Und auch danach scheucht uns das auch von Sidaris geschriebene Drehbuch von einer Wahnsinnsszene zur nächsten: Da kommt ein Skateboarder des Weges, der sich beim Fahren hinter einer Gummipuppe versteckt, um Sidekick Jade (Harold Diamond) mit einer Schrotflinte in die Brust zu schießen (muss dann auch genäht werden), um dann von Held Rowdy (Ronn Moss) angefahren zu werden. Das Anfahren schleudert den Unhold in die Luft, wo Rowdy ihn dann mit der Bazooka erledigen kann. Wenig später trifft Rowdy sich dann am Strand zu Frisbee-Duell mit einem Schurken, der sich durch des Heroen Können derart herausgefordert fühlt, dass er seine MP zur Seite legt und nicht bemerkt, dass Rowdy die Frisbee gegen ein Modell mit Rasierklingen getauscht hat – so hat dann auch die Abteilung Effekte etwas zu tun. Im Finale darf Antagonist Seth (Rodrigo Obregón) dann eine lange Abfolge von tödlichen Verletzungen einsteckten und trotzdem immer wieder aufstehen, bevor die erwähnte Schlange aus der Toilette hervorbricht, um dann per ebenfalls erwähnter Bazooka gerichtet zu werden.

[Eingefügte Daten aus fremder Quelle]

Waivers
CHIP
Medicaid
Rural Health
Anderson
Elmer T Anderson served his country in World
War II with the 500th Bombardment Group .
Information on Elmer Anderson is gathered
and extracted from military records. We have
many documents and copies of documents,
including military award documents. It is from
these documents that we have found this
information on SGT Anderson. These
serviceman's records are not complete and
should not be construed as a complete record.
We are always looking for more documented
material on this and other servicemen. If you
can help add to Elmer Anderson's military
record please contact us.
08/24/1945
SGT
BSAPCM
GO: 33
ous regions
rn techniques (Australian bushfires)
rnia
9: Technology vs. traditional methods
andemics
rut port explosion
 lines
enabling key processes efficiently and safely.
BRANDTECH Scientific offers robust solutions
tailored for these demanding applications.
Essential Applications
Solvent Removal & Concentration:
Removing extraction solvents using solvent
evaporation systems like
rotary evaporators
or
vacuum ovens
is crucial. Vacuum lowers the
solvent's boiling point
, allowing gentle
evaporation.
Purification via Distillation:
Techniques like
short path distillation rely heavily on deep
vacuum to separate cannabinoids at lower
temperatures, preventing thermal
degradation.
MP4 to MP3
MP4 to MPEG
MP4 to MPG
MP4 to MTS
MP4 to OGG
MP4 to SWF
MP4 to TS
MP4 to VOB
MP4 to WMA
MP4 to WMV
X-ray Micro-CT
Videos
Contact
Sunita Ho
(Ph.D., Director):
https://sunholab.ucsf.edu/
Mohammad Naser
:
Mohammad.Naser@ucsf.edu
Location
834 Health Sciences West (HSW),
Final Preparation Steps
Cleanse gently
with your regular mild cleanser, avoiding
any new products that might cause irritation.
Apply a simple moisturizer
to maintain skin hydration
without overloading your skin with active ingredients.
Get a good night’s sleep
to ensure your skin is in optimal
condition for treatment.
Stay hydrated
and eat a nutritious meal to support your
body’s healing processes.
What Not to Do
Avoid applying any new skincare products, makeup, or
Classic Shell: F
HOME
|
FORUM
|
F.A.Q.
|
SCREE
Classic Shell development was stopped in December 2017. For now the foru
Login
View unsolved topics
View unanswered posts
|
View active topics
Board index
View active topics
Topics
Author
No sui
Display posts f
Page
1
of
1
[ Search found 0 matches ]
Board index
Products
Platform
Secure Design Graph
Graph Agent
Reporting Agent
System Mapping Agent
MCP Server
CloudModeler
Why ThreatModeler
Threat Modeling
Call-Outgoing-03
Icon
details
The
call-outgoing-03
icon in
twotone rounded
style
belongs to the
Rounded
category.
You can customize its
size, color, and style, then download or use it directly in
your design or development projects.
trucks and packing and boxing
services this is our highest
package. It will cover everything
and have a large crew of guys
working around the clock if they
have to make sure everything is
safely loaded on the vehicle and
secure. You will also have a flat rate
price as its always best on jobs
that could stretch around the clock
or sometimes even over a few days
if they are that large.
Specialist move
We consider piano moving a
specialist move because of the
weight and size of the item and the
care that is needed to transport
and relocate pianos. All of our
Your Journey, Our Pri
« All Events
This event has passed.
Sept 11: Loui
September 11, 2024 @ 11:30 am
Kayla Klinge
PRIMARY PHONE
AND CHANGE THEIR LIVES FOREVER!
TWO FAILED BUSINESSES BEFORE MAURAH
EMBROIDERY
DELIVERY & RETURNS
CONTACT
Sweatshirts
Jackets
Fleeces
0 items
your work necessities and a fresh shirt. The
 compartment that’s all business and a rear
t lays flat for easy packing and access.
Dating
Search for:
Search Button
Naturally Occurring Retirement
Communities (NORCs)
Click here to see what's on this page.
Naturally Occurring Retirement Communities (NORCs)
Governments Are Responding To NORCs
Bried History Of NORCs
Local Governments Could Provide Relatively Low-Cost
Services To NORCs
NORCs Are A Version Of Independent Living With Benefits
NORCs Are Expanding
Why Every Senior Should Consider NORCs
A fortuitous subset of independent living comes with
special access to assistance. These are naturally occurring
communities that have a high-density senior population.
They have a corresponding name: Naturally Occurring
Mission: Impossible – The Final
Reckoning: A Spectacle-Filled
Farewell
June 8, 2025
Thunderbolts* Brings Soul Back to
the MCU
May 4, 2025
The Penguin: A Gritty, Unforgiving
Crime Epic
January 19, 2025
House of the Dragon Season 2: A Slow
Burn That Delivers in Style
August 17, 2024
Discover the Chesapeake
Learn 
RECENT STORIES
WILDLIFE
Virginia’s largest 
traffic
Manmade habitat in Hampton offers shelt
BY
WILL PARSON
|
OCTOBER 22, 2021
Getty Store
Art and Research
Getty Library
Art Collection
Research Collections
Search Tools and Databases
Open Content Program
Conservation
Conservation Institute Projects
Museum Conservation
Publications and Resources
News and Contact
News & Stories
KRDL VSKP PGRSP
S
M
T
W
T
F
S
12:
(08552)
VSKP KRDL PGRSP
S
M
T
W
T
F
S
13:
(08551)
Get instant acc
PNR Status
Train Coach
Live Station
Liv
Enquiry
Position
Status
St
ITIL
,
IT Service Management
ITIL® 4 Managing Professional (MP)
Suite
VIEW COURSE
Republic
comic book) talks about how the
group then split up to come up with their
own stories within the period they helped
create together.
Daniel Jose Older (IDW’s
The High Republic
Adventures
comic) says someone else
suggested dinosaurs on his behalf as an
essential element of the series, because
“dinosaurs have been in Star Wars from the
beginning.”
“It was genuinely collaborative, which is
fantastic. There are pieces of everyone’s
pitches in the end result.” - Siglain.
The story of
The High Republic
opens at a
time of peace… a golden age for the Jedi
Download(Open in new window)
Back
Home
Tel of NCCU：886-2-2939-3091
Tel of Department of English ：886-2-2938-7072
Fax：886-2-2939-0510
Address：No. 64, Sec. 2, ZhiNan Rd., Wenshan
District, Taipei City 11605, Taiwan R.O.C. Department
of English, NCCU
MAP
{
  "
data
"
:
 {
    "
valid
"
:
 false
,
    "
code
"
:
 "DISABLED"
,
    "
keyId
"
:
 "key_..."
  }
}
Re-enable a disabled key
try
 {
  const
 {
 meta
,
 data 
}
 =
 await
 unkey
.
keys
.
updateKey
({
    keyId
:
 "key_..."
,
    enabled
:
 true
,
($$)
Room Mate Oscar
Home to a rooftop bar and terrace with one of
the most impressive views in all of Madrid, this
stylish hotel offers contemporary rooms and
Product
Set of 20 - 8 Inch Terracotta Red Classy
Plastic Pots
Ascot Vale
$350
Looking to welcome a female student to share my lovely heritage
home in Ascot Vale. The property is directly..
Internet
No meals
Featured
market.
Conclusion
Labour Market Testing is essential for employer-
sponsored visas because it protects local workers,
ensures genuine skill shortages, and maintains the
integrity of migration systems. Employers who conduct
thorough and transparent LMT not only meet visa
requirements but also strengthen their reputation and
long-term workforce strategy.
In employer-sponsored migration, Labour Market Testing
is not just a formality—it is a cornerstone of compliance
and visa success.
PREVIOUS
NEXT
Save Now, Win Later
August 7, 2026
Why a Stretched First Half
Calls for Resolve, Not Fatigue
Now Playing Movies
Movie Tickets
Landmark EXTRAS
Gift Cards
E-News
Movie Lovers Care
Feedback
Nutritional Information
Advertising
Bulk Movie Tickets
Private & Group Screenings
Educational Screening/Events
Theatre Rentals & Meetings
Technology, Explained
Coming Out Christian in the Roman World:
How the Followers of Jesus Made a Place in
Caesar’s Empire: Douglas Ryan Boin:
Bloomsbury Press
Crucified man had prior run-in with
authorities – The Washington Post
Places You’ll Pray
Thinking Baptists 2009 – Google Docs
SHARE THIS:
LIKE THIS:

Jetzt könnte man im Lichte solcher Szenen zu dem Schluss kommen, dass HARD TICKET TO HAWAII tatsächlich einige wilde Idee aufbietet, doch damit würde man missachten, was sich zwischen derartigen Momenten abspielt. Denn der Film nötigt einen durchweg dazu, ihn mit offenem Mund zu verfolgen. Alle Frauen sind durchweg knappst oder nicht bekleidet und posieren immer so, als wären sie auf dem Laufsteg. Die Dialoge sind allesamt wahnwitzig platt oder albern, einige Kalauer funktionieren prächtig. Overacting ist Pflicht, es gibt nichts, was nicht passieren kann und Kleidung, Kostüme und Ausstattung bringen jeden vom 80ies/90ies-Revival befallenen Hipster zum Jubeln. Kampfkunst und Schwertkampf finden auch noch ihren Platz und am Ende kommt man zu der beeindruckenden Erkenntnis, dass es Andy Sidaris wie nur wenigen anderen gelingt, jeden erdenklichen billigen Schauwert in diesen Film zu packen, ohne dass es zur beliebigen Aneinanderreihung verkommt. Der Film wirkt erstaunlich stringent und geschlossen, ob er Quatsch an Blödsinn reiht. Sidaris ist ein Zauberer des exploitativen Kinos!